Mariel also realizes the importance of mental health.
“Louise Hay was the catalyst to my becoming aware of the importance of being good to me,” she says. “The horribly unkind voice in my head constantly criticized me until I began to understand that I was the power behind my good health and happiness just by the thoughts I think and the words that I speak.”
Hemingway explains that part of the reason she wrote her book Healthy Living from the Inside Out was “to share what I have learned about how to self-nurture and stay healthy while working, raising a family, and/or maintaining a network of friendships. Twenty-first century life is incredibly complicated. My book helps people sort out their priorities and streamline their lifestyles so that they can feel better fast.”
She says on her site www.marielhemingway.com: “If you would like to explore more yoga, I’ve included a complete yoga series in my book Healthy Living from the Inside Out.
“My yoga series doesn’t assume you’ve exercised in the past or have any kind of on-going exercise routine, and it will help you open up your body and awaken and invigorate your soul.”
This image is from her book Finding My Balance: A Memoir with Yoga.
“Mariel turned to yoga and its meditative practice in an effort to maintain her center when her life threatened to spin out of control.

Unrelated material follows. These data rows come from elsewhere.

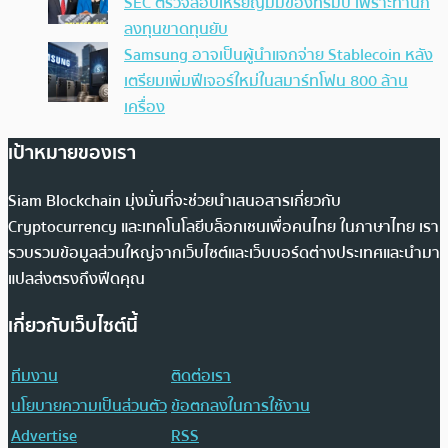
SEC ตรวจสอบเหรียญมีมของทรัมป์ เพราะทำนัก
ลงทุนขาดทุนยับ
Samsung อาจเป็นผู้นำแจกจ่าย Stablecoin หลัง
เตรียมเพิ่มฟีเจอร์ใหม่ในสมาร์ทโฟน 800 ล้าน
เครื่อง
เป้าหมายของเรา
Siam Blockchain มุ่งมั่นที่จะช่วยนำเสนอสารเกี่ยวกับ
Cryptocurrency และเทคโนโลยีบล็อกเชนเพื่อคนไทย ในภาษาไทย เรา
รวบรวมข้อมูลส่วนใหญ่จากเว็บไซต์และเว็บบอร์ดต่างประเทศและนำมา
แปลส่งตรงถึงฟีดคุณ
เกี่ยวกับเว็บไซต์นี้
ทีมงาน
ติดต่อเรา
นโยบายความเป็นส่วนตัว
ข้อตกลงในการใช้งาน
Advertise
RSS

“Having experienced family tragedy, sudden stardom, and the continuing challenges of a full and demanding life, Mariel learned through practice how to find her balance in emotionally disorienting situations.”
From summary on marielhemingway.com.
The film You Can Heal Your Life details the fascinating life story of Louise Hay, founder of Hay House. We are taken on an inner journey of doubt, realization and eventual healing, while also hearing from some of the most renowned leaders in the new thought field today.
Available from Spiritual Cinema Circle
Another form of nutrition considered very healthy by many people is raw foods.
In her Newsweek article In The Raw, Jennifer Barrett Ozols writes, “Boosted by celebrity endorsements, the raw-foods movement is migrating from the margins to the mainstream. Is it really good for you?”
She mentions a number of people, including David Wolfe, the author of “Eating For Beauty” and “The Sunfood Diet Success System,” who “stopped eating anything cooked or processed 11 years ago.
“His diet now consists largely of fruit smoothies, fresh vegetable juices and the occasional handful of pumpkin seeds – and says the benefits of adhering to the diet far outweigh any inconveniences.
“‘Clear skin… clear thinking, improved digestion,’ he says, ticking off the changes he noticed after making the switch.” His company provides many raw food products: Sunfood Nutrition.